=== About this task ===
Of the lines in the data below, write out exactly those from the one holding "- Feat: add" through the one holding "- Update Docker base to golang:1.25-alpine", both included.

=== Records ===

---+---

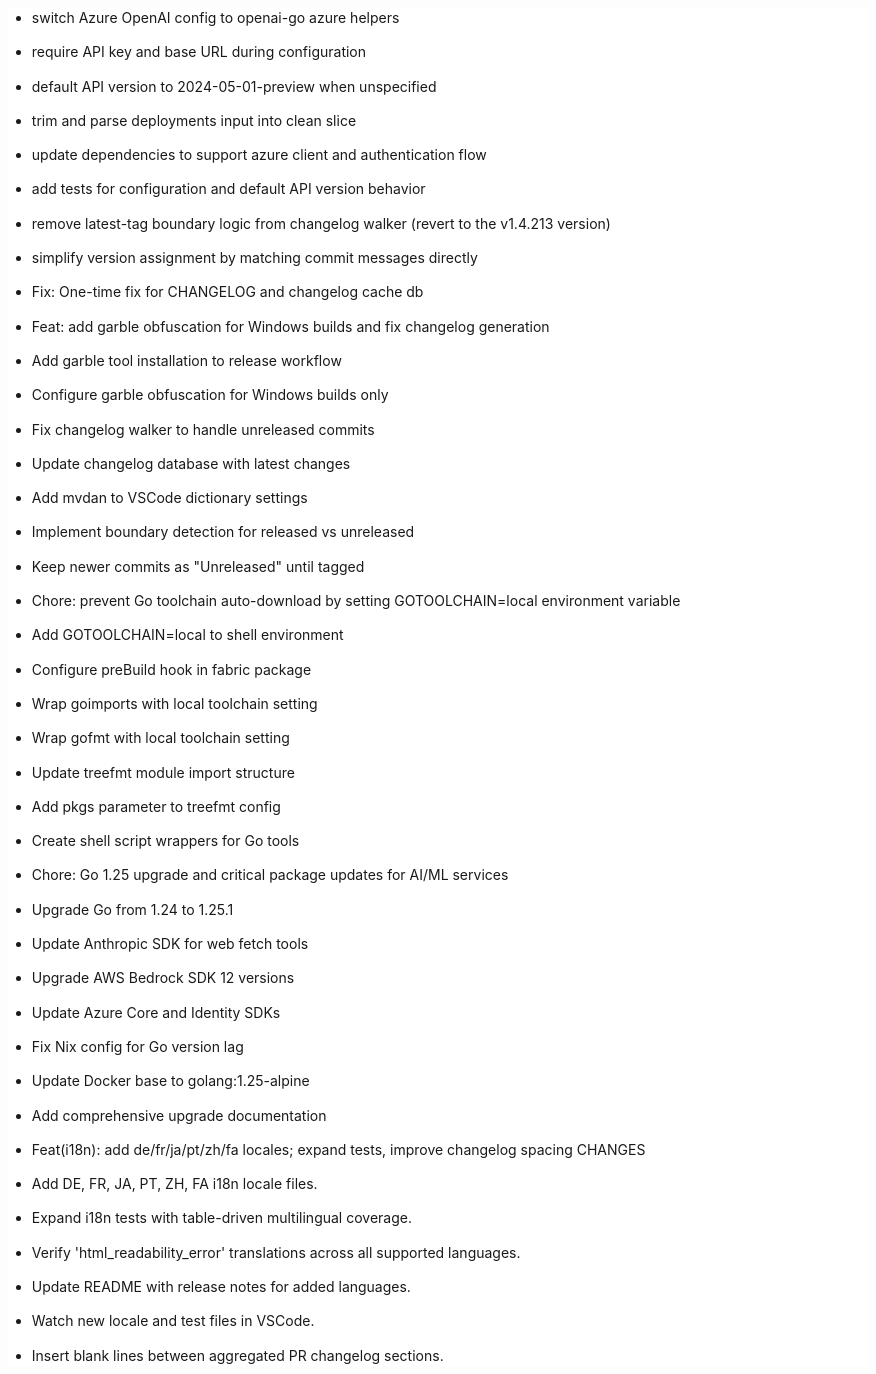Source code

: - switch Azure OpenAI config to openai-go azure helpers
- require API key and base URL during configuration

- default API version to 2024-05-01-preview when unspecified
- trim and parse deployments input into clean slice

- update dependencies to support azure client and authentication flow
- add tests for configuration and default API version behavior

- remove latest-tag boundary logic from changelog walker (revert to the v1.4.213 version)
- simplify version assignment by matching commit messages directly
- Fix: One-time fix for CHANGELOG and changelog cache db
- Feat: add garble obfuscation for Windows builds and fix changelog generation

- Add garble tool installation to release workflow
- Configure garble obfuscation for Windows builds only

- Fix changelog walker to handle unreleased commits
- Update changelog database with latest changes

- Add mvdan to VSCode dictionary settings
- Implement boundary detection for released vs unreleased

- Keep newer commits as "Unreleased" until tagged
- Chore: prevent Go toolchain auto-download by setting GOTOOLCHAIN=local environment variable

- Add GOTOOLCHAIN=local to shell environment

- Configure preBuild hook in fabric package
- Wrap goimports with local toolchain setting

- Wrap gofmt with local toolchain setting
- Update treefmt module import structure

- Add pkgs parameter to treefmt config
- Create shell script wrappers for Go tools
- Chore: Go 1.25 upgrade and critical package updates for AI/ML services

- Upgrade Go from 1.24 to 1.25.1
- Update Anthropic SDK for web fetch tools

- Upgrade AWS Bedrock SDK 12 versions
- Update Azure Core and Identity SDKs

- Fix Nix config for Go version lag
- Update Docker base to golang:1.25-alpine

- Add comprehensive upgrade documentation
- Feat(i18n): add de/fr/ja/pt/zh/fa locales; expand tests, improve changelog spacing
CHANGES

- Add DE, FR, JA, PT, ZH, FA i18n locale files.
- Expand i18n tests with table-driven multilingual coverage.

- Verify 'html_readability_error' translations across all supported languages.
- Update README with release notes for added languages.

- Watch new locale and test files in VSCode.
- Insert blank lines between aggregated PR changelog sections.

---+---

=== Answer to this task ===
- Feat: add garble obfuscation for Windows builds and fix changelog generation

- Add garble tool installation to release workflow
- Configure garble obfuscation for Windows builds only

- Fix changelog walker to handle unreleased commits
- Update changelog database with latest changes

- Add mvdan to VSCode dictionary settings
- Implement boundary detection for released vs unreleased

- Keep newer commits as "Unreleased" until tagged
- Chore: prevent Go toolchain auto-download by setting GOTOOLCHAIN=local environment variable

- Add GOTOOLCHAIN=local to shell environment

- Configure preBuild hook in fabric package
- Wrap goimports with local toolchain setting

- Wrap gofmt with local toolchain setting
- Update treefmt module import structure

- Add pkgs parameter to treefmt config
- Create shell script wrappers for Go tools
- Chore: Go 1.25 upgrade and critical package updates for AI/ML services

- Upgrade Go from 1.24 to 1.25.1
- Update Anthropic SDK for web fetch tools

- Upgrade AWS Bedrock SDK 12 versions
- Update Azure Core and Identity SDKs

- Fix Nix config for Go version lag
- Update Docker base to golang:1.25-alpine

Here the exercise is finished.